If you’re like most people, you probably just leave your patio furniture outside year-round, even if you live in a region that features harsh winter weather conditions. Unfortunately, this can lead to rapid deterioration, including not just wear and tear, but serious issues like mold, mildew, rot, and rust, just for example.
Considering what you might pay for a nice set of patio furniture, you probably want it to last more than a year or two. However, this requires proper cleaning, maintenance, and storage in the wintertime. Here are some tips for properly storing your outdoor furniture during the winter months.
Start with Cleaning
Dust, dirt, and moisture can damage your outdoor furnishings if allowed to fester. Before you store your patio furniture for the winter, you should give it a good once over, brushing off loose dust and dirt before rinsing, washing with gentle cleanser (like dish soap in warm water), and thoroughly drying every piece.

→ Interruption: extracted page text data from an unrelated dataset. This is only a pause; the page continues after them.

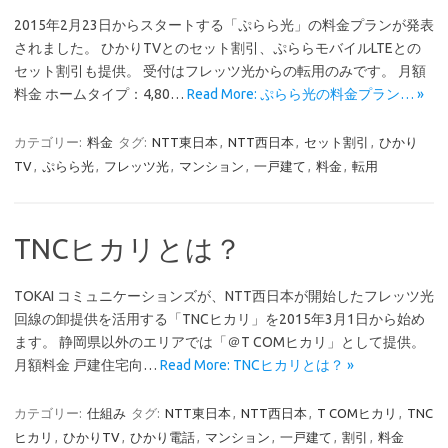
2015年2月23日からスタートする「ぷらら光」の料金プランが発表
されました。 ひかりTVとのセット割引、ぷららモバイルLTEとの
セット割引も提供。 受付はフレッツ光からの転用のみです。 月額
料金 ホームタイプ：4,80…
Read More: ぷらら光の料金プラン… »
カテゴリー:
料金
タグ:
NTT東日本
,
NTT西日本
,
セット割引
,
ひかり
TV
,
ぷらら光
,
フレッツ光
,
マンション
,
一戸建て
,
料金
,
転用
TNCヒカリとは？
TOKAI コミュニケーションズが、NTT西日本が開始したフレッツ光
回線の卸提供を活用する「TNCヒカリ」を2015年3月1日から始め
ます。 静岡県以外のエリアでは「＠T COMヒカリ」として提供。
月額料金 戸建住宅向…
Read More: TNCヒカリとは？ »
カテゴリー:
仕組み
タグ:
NTT東日本
,
NTT西日本
,
T COMヒカリ
,
TNC
ヒカリ
,
ひかりTV
,
ひかり電話
,
マンション
,
一戸建て
,
割引
,
料金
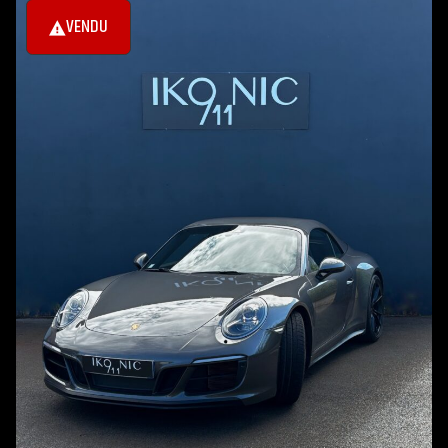
VENDU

Ideal storage for your outdoor furniture will include a space with four walls and a roof. If you have room in your garage, you can definitely store furniture there for the winter. The basement is also an option, although moving bulky pieces through the house could be more trouble than it’s worth.
If your garage space is reserved for cars, think about erecting a storage shed in your yard. This is a great way to get lawn and garden items out of the garage, including equipment like your lawnmower, potting soil and pots, and of course, your patio furniture.
At the very least, your furniture should be under cover and somewhat sheltered from the elements, so if you have under-deck storage of some kind, place your patio furniture there and use additional covering (like tarps) for added protection.
If you can’t keep your patio furniture in an enclosed shelter during the winter, it’s best to at least remove fabric cushions and store them somewhere indoors to keep them clean and dry. The good news is that these lightweight pieces are easy to move and store.
You might be surprised by this directive, but it is especially important if you’re storing furniture outdoors during the winter. Water may get inside hollow pieces like arms and legs and freeze, ruining your furniture. Or it could lead to mold, mildew, and rust. By removing rubber feet from furniture pieces you allow for drainage that could just save your furnishings.
Whether you’re storing furniture indoors or out, your last winterization step is to cover up. This helps to keep dirt, debris, and pests away from your furniture if it is inside and it will definitely help to protect against the ravages of the elements if your patio furniture stays outdoors all winter.